Page excerpt ▸
>>>
Last Updated: 5 January 2001

FEDERAL COURT OF AUSTRALIA

Lilienthal v Migration Agents Registration Authority [2001] FCA 2

MIGRATION - threatened decision by Migration Agents Registration Authority not to re-register applicant as migration agent at end of current registration - threatened decision by Minister to withdraw former specification of courses provided by applicant as approved activities for purpose of continuing professional development of migration agents - whether two stay decisions by AAT in respect of Authority's earlier cancellation decisions would prevent decision-makers from acting on belief or suspicion that applicant had engaged in wrongdoing in transactions consideration of which had led Authority to cancel applicant's current registration - whether stay decisions of AAT can create issue estoppel - whether applicant a person aggrieved by Minister's threatened decision at time present proceeding commenced - whether existence of AAT applications deprived Authority of power to decide to refuse to re-register applicant as migration agent.

Administrative Decisions (Judicial Review) Act 1977 (Cth), ss 3(4)(b), 6(1), 8(1)

Migration Act 1958 (Cth), ss 275, 290(1), 290(2), 290A, 299(1), 303, 306, 309(1), 315(1)

Migration Agents Regulations 1998 (Cth), reg 6, cll 1, 3, 3A(1), 4 of Sch 1

Administrative Appeals Tribunal Act 1975 (Cth), ss 26, 41(2), 43

Midland Metals Overseas Limited v Comptroller-General of Customs (1991) 30 FCR 87 followed

Administration of Papua and New Guinea v Daera Guba [1973] HCA 59; (1973) 130 CLR 353 referred to

GARY IAN LILIENTHAL v MIGRATION AGENTS REGISTRATION AUTHORITY AND MINISTER FOR IMMIGRATION & MULTICULTURAL AFFAIRS

N 1475 of 2000

KATZ J

5 JANUARY 2001

SYDNEY

IN THE FEDERAL COURT OF AUSTRALIA

NEW SOUTH WALES DISTRICT REGISTRY

N 1475 OF 2000

BETWEEN:

GARY IAN LILIENTHAL

APPLICANT

AND:

MIGRATION AGENTS REGISTRATION AUTHORITY

FIRST RESPONDENT

MINISTER FOR IMMIGRATION & MULTICULTURAL AFFAIRS

SECOND RESPONDENT

JUDGE:

KATZ J

DATE OF ORDER:

5 JANUARY 2001

WHERE MADE:

SYDNEY

THE COURT ORDERS THAT:

1. The application be dismissed.
<<<
Records contained in a dataset
>>>
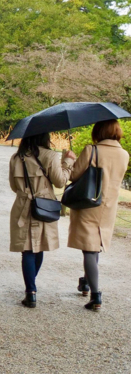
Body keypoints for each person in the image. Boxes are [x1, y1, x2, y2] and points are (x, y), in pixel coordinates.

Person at [68, 120, 130, 311]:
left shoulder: (91, 150)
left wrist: (69, 159)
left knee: (89, 249)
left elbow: (74, 175)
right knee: (95, 245)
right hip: (109, 206)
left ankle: (96, 295)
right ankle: (86, 282)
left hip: (89, 203)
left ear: (98, 131)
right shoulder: (124, 154)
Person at [9, 133, 75, 307]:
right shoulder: (50, 155)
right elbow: (60, 182)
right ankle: (31, 286)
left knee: (27, 249)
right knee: (39, 247)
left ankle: (30, 291)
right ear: (44, 137)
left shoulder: (16, 157)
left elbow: (13, 186)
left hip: (22, 205)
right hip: (43, 205)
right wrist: (68, 162)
<<<
Assignment ▸ Reproduce the part of the judgment excerpt that begins at the words "Administrative Decisions (Judicial" and stops after "306, 309(1), 315(1)", substituting "Commonwealth" for "Cth". These items have no connection to the judgment excerpt.

Exercise answer ▸
Administrative Decisions (Judicial Review) Act 1977 (Commonwealth), ss 3(4)(b), 6(1), 8(1)

Migration Act 1958 (Commonwealth), ss 275, 290(1), 290(2), 290A, 299(1), 303, 306, 309(1), 315(1)